Implementation:Shiyu coder Kronos QlibDataset Usage
| Field | Value |
|---|---|
| implementation_name | QlibDataset_Usage |
| type | API Doc |
| repository | https://github.com/shiyu-coder/Kronos |
| source_file | finetune/dataset.py:L9-130 |
| implements | Principle:Shiyu_coder_Kronos_Qlib_Training_Dataset |
| last_updated | 2026-02-09 14:00 GMT |
Summary
The QlibDataset class is a PyTorch Dataset that pre-computes all valid sliding window indices from pickled financial data, randomly samples from them during each epoch, and returns instance-normalized feature tensors.
Class
QlibDataset(Dataset)
API Signature
QlibDataset(data_type: str = 'train') -> QlibDataset
Import
from dataset import QlibDataset
Dependencies
picklerandomnumpytorchtorch.utils.data.Datasetconfig.Config
Input
data_type(str): Either'train'or'val'. Determines which pickle file to load and the number of samples per epoch.- Reads
Configinternally for paths, window parameters, feature lists, and clip values.
Output
__getitem__ returns a tuple (x_tensor, x_stamp_tensor):
| Tensor | Shape | Description |
|---|---|---|
x_tensor |
(window, n_features) |
Normalized feature window (float32) |
x_stamp_tensor |
(window, n_time_features) |
Time feature window (float32) |
Where:
window = lookback_window + predict_window + 1 = 101(with defaults)n_features = 6(open, high, low, close, vol, amt)n_time_features = 5(minute, hour, weekday, day, month)
Constructor Details
def __init__(self, data_type: str = 'train'):
- Creates a
Configinstance internally - Validates
data_typeis'train'or'val'(raisesValueErrorotherwise) - Loads the corresponding pickle file (
train_data.pklorval_data.pkl) - Sets
n_samplesfromConfig.n_train_iter(100,000) orConfig.n_val_iter(20,000) - Initializes a dedicated
random.Randominstance withConfig.seed - Computes window size:
lookback_window + predict_window + 1 - Pre-computes all valid
(symbol, start_index)pairs - Generates time features (minute, hour, weekday, day, month) from the datetime column
- Caps
n_samplesat the total number of available sample indices
Key Methods
set_epoch_seed(epoch)
def set_epoch_seed(self, epoch: int) -> None
Sets a new seed for the random sampler: Config.seed + epoch. This is crucial for reproducibility in distributed training (DDP), ensuring each epoch sees a different but deterministic ordering.
__len__()
def __len__(self) -> int
Returns self.n_samples, the number of samples per epoch.
__getitem__(idx)
def __getitem__(self, idx: int) -> tuple[torch.Tensor, torch.Tensor]

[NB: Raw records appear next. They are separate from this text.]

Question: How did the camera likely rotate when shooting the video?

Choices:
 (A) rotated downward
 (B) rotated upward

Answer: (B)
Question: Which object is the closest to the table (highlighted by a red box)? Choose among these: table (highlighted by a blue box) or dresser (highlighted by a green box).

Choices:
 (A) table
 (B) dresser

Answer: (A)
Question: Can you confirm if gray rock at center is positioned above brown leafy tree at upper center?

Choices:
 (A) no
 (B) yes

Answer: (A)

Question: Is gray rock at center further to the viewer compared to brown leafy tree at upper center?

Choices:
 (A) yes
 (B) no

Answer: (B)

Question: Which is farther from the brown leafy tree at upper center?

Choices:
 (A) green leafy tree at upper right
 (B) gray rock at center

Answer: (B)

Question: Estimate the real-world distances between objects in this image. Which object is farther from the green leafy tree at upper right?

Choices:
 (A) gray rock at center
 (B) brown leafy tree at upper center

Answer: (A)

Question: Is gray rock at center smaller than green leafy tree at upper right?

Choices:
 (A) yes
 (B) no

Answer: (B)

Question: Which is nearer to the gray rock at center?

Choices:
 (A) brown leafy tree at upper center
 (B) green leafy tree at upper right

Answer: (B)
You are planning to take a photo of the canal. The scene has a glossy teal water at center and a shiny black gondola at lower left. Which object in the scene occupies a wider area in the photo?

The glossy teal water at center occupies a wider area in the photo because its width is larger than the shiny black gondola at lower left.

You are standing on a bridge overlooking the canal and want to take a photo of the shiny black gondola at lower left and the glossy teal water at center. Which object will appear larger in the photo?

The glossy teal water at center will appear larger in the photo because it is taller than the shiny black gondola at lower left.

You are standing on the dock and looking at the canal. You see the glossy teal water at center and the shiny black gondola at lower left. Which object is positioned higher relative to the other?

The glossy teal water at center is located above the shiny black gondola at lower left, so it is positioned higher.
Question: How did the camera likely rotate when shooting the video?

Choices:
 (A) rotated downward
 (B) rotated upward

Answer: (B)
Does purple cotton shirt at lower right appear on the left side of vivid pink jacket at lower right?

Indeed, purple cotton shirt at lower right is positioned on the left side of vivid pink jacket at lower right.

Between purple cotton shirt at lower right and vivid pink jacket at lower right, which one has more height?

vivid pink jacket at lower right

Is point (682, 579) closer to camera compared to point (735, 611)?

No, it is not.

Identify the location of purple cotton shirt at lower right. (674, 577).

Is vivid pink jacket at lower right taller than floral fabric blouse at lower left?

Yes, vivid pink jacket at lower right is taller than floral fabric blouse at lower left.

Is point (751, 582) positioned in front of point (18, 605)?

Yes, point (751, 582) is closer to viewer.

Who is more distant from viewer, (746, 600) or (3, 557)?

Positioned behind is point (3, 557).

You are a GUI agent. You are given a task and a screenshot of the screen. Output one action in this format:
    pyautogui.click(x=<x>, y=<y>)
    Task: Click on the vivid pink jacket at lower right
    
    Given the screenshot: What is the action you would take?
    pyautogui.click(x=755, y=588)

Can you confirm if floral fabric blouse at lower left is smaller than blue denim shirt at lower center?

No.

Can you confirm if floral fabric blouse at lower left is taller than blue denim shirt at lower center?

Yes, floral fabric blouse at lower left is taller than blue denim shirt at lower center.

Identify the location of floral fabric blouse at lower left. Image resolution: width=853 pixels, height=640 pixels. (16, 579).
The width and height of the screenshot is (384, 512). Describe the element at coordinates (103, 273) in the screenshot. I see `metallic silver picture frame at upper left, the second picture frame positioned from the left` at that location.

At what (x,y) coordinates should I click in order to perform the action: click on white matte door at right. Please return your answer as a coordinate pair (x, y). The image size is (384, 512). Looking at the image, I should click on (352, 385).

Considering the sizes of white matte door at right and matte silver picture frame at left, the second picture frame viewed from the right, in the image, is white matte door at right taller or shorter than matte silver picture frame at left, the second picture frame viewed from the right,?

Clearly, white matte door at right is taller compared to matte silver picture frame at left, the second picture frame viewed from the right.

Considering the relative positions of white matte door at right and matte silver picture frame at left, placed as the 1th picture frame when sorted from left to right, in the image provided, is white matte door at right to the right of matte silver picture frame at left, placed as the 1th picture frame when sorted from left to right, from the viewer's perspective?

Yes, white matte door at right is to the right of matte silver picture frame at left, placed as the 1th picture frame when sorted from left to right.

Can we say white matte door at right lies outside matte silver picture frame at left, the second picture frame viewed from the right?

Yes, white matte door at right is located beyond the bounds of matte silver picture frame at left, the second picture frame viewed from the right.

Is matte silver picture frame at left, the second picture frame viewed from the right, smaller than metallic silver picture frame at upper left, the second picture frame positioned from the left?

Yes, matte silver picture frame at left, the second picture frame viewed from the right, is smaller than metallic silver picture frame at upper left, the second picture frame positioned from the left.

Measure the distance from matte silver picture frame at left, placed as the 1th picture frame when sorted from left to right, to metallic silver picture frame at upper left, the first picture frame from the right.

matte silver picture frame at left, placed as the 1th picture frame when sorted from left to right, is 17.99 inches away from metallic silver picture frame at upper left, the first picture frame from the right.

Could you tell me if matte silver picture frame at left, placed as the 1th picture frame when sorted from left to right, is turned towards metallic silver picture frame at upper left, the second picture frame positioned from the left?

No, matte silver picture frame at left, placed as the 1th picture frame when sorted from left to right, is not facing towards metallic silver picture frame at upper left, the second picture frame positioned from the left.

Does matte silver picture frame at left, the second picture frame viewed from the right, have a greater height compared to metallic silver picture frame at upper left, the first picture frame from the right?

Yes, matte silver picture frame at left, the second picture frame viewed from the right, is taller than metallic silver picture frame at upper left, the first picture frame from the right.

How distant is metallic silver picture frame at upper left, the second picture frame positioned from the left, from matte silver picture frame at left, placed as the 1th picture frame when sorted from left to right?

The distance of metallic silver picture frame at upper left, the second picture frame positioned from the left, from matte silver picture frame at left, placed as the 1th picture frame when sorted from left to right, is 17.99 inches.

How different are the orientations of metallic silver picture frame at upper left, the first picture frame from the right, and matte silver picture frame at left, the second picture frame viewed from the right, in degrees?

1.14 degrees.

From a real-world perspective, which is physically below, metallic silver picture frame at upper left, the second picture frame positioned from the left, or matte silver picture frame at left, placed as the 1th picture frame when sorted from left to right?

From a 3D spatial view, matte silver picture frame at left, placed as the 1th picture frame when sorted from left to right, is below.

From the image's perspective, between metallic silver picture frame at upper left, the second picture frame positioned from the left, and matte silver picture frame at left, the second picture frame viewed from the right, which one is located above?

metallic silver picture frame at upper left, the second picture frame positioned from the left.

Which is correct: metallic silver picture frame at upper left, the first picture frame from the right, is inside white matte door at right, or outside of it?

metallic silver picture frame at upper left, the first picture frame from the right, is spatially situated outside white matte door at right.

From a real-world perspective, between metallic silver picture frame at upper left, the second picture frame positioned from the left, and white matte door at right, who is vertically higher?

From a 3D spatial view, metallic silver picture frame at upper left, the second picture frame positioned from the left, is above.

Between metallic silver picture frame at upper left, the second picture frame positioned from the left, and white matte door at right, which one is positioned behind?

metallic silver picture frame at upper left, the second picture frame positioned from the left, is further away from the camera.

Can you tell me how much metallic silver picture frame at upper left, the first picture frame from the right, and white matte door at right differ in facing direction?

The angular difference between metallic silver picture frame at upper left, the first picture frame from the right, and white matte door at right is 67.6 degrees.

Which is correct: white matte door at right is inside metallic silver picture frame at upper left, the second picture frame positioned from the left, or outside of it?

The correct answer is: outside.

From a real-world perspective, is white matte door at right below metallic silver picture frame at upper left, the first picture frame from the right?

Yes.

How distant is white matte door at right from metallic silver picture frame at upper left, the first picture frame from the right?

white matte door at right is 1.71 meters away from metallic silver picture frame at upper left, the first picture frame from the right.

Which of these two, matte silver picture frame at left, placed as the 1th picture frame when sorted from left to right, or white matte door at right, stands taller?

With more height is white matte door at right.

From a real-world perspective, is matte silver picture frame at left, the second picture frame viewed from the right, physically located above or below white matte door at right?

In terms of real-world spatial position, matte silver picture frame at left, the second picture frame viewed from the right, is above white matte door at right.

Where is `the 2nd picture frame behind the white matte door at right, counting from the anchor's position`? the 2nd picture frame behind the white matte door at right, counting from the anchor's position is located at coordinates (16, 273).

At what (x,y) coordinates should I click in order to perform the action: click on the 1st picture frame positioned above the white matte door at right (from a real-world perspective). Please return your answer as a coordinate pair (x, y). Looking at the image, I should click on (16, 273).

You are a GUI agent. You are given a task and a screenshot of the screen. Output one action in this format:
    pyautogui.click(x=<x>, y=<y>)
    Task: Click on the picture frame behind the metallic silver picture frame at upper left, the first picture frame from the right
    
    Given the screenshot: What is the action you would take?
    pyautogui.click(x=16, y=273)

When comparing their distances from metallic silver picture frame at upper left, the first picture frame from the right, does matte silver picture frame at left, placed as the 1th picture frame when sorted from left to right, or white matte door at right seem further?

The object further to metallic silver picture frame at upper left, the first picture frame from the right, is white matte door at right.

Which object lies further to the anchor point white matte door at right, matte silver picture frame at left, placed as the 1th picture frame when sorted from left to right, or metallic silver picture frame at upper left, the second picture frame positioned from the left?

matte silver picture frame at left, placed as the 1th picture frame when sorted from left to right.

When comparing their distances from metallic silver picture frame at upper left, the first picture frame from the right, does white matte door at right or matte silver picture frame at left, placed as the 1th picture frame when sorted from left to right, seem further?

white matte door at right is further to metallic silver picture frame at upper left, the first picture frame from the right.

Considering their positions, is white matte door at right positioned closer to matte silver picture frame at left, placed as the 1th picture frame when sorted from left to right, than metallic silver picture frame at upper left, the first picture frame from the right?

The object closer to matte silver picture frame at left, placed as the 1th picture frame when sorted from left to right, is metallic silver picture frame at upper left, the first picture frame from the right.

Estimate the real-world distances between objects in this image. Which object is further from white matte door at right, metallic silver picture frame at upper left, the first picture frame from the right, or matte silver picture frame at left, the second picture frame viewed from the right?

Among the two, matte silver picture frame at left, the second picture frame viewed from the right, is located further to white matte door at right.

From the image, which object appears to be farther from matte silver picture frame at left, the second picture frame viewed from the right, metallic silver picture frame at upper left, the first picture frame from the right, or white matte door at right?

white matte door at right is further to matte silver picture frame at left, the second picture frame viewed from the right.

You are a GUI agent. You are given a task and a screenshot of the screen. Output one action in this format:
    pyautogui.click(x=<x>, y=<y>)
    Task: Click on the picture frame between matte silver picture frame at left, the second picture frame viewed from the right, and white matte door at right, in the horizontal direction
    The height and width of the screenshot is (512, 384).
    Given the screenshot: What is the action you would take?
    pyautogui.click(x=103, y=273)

Note: The idx argument is ignored. Instead, a random index is drawn from the pre-computed self.indices list using self.py_rng. This ensures random sampling over the entire dataset for each call.
Steps:
- Draw a random
(symbol, start_idx)pair - Extract the sliding window of size
windowfrom the symbol's data - Separate main features and time features
- Apply instance-level normalization:
(x - mean) / (std + 1e-5) - Clip normalized values to
[-clip, clip](default[-5.0, 5.0]) - Return as PyTorch float32 tensors
Normalization
Instance-level normalization is computed per window:
x_mean, x_std = np.mean(x, axis=0), np.std(x, axis=0)
x = (x - x_mean) / (x_std + 1e-5)
x = np.clip(x, -self.config.clip, self.config.clip)
- Mean and standard deviation are computed per feature (axis=0) across the time dimension
- A small epsilon (1e-5) prevents division by zero
- Clipping to
[-5.0, 5.0]suppresses extreme outliers
Example Usage
from dataset import QlibDataset
train_dataset = QlibDataset(data_type='train')
print(f"Dataset length: {len(train_dataset)}")
# Get a sample (idx is ignored, random sampling used)
x, x_stamp = train_dataset[0]
print(f"Feature shape: {x.shape}") # torch.Size([101, 6])
print(f"Time feature shape: {x_stamp.shape}") # torch.Size([101, 5])
# Set epoch seed for DDP reproducibility
train_dataset.set_epoch_seed(epoch=1)
Source Reference
File: finetune/dataset.py, lines 9-130.